= DIRECTIONS FOR THIS TASK =
Before reproducing the lines below, strip out the pictures; every other character stays as written.

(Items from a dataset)
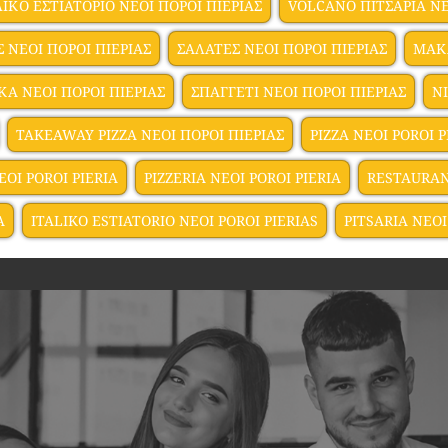
ΛΙΚΟ ΕΣΤΙΑΤΟΡΙΟ ΝΕΟΙ ΠΟΡΟΙ ΠΙΕΡΙΑΣ
VOLCANO ΠΙΤΣΑΡΙΑ ΝΕ
Σ ΝΕΟΙ ΠΟΡΟΙ ΠΙΕΡΙΑΣ
ΣΑΛΑΤΕΣ ΝΕΟΙ ΠΟΡΟΙ ΠΙΕΡΙΑΣ
ΜΑΚΑ
ΚΑ ΝΕΟΙ ΠΟΡΟΙ ΠΙΕΡΙΑΣ
ΣΠΑΓΓΕΤΙ ΝΕΟΙ ΠΟΡΟΙ ΠΙΕΡΙΑΣ
Ν
TAKEAWAY PIZZA ΝΕΟΙ ΠΟΡΟΙ ΠΙΕΡΙΑΣ
PIZZA NEOI POROI P
EOI POROI PIERIA
PIZZERIA NEOI POROI PIERIA
RESTAURAN
A
ITALIKO ESTIATORIO NEOI POROI PIERIAS
PITSARIA NEOI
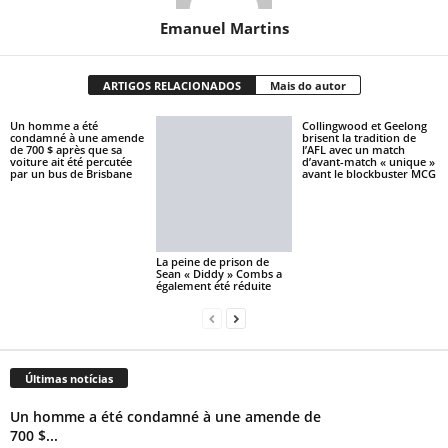
Emanuel Martins
ARTIGOS RELACIONADOS
Mais do autor
Un homme a été
Collingwood et Geelong
condamné à une amende
brisent la tradition de
de 700 $ après que sa
l’AFL avec un match
voiture ait été percutée
d’avant-match « unique »
par un bus de Brisbane
avant le blockbuster MCG
La peine de prison de
Sean « Diddy » Combs a
également été réduite
Últimas notícias
Un homme a été condamné à une amende de
700 $...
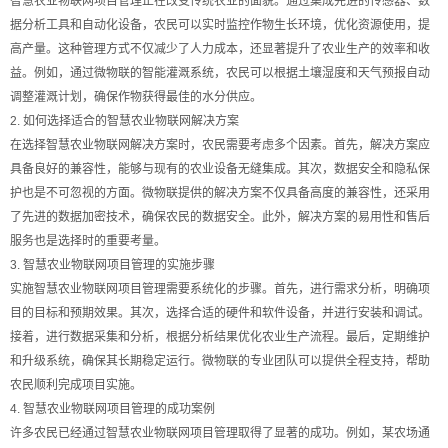
智慧农业物联网项目管理正在改变传统农业的面貌。通过集成先进的传感器、数
据分析工具和自动化设备，农民可以实时监控作物生长环境，优化资源使用，提
高产量。这种管理方式不仅减少了人力成本，还显著提升了农业生产的效率和收
益。例如，通过微物联的智能灌溉系统，农民可以根据土壤湿度和天气预报自动
调整灌溉计划，确保作物获得最佳的水分供应。
2. 如何选择适合的智慧农业物联网解决方案
在选择智慧农业物联网解决方案时，农民需要考虑多个因素。首先，解决方案应
具备良好的兼容性，能够与现有的农业设备无缝集成。其次，数据安全和隐私保
护也是不可忽视的方面。微物联提供的解决方案不仅具备高度的兼容性，还采用
了先进的数据加密技术，确保农民的数据安全。此外，解决方案的易用性和售后
服务也是选择时的重要考量。
3. 智慧农业物联网项目管理的实施步骤
实施智慧农业物联网项目管理需要系统化的步骤。首先，进行需求分析，明确项
目的目标和预期效果。其次，选择合适的硬件和软件设备，并进行安装和调试。
接着，进行数据采集和分析，根据分析结果优化农业生产流程。最后，定期维护
和升级系统，确保其长期稳定运行。微物联的专业团队可以提供全程支持，帮助
农民顺利完成项目实施。
4. 智慧农业物联网项目管理的成功案例
许多农民已经通过智慧农业物联网项目管理取得了显著的成功。例如，某农场通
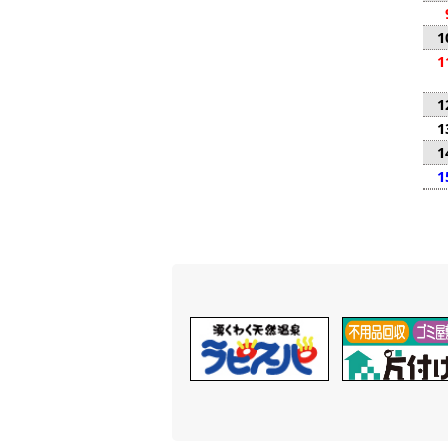
1
1
1
1
1
1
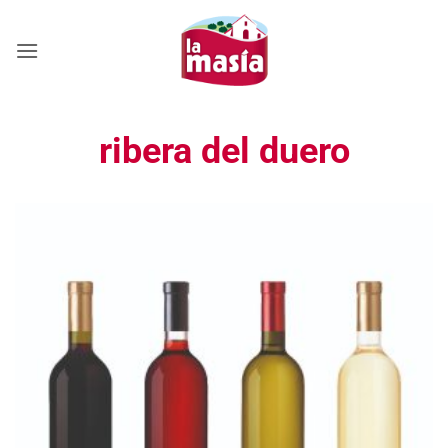
Saltar
al
contenido
ribera del duero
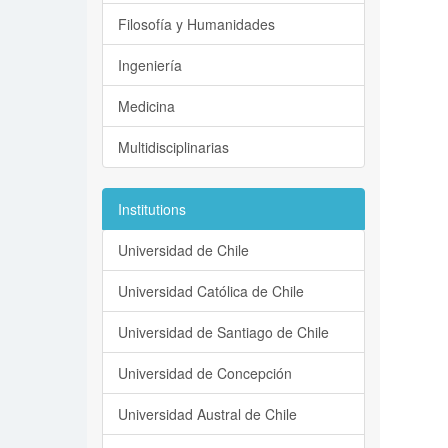
Filosofía y Humanidades
Ingeniería
Medicina
Multidisciplinarias
Institutions
Universidad de Chile
Universidad Católica de Chile
Universidad de Santiago de Chile
Universidad de Concepción
Universidad Austral de Chile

= WRITTEN RESPONSE =
ΛΙΚΟ ΕΣΤΙΑΤΟΡΙΟ ΝΕΟΙ ΠΟΡΟΙ ΠΙΕΡΙΑΣ
VOLCANO ΠΙΤΣΑΡΙΑ ΝΕ
Σ ΝΕΟΙ ΠΟΡΟΙ ΠΙΕΡΙΑΣ
ΣΑΛΑΤΕΣ ΝΕΟΙ ΠΟΡΟΙ ΠΙΕΡΙΑΣ
ΜΑΚΑ
ΚΑ ΝΕΟΙ ΠΟΡΟΙ ΠΙΕΡΙΑΣ
ΣΠΑΓΓΕΤΙ ΝΕΟΙ ΠΟΡΟΙ ΠΙΕΡΙΑΣ
Ν
TAKEAWAY PIZZA ΝΕΟΙ ΠΟΡΟΙ ΠΙΕΡΙΑΣ
PIZZA NEOI POROI P
EOI POROI PIERIA
PIZZERIA NEOI POROI PIERIA
RESTAURAN
A
ITALIKO ESTIATORIO NEOI POROI PIERIAS
PITSARIA NEOI
Emanuel Martins
ARTIGOS RELACIONADOS
Mais do autor
Un homme a été
Collingwood et Geelong
condamné à une amende
brisent la tradition de
de 700 $ après que sa
l’AFL avec un match
voiture ait été percutée
d’avant-match « unique »
par un bus de Brisbane
avant le blockbuster MCG
La peine de prison de
Sean « Diddy » Combs a
également été réduite
Últimas notícias
Un homme a été condamné à une amende de
700 $...
智慧农业物联网项目管理正在改变传统农业的面貌。通过集成先进的传感器、数
据分析工具和自动化设备，农民可以实时监控作物生长环境，优化资源使用，提
高产量。这种管理方式不仅减少了人力成本，还显著提升了农业生产的效率和收
益。例如，通过微物联的智能灌溉系统，农民可以根据土壤湿度和天气预报自动
调整灌溉计划，确保作物获得最佳的水分供应。
2. 如何选择适合的智慧农业物联网解决方案
在选择智慧农业物联网解决方案时，农民需要考虑多个因素。首先，解决方案应
具备良好的兼容性，能够与现有的农业设备无缝集成。其次，数据安全和隐私保
护也是不可忽视的方面。微物联提供的解决方案不仅具备高度的兼容性，还采用
了先进的数据加密技术，确保农民的数据安全。此外，解决方案的易用性和售后
服务也是选择时的重要考量。
3. 智慧农业物联网项目管理的实施步骤
实施智慧农业物联网项目管理需要系统化的步骤。首先，进行需求分析，明确项
目的目标和预期效果。其次，选择合适的硬件和软件设备，并进行安装和调试。
接着，进行数据采集和分析，根据分析结果优化农业生产流程。最后，定期维护
和升级系统，确保其长期稳定运行。微物联的专业团队可以提供全程支持，帮助
农民顺利完成项目实施。
4. 智慧农业物联网项目管理的成功案例
许多农民已经通过智慧农业物联网项目管理取得了显著的成功。例如，某农场通
1
1
1
1
1
1
Saltar
al
contenido
ribera del duero
Filosofía y Humanidades
Ingeniería
Medicina
Multidisciplinarias
Institutions
Universidad de Chile
Universidad Católica de Chile
Universidad de Santiago de Chile
Universidad de Concepción
Universidad Austral de Chile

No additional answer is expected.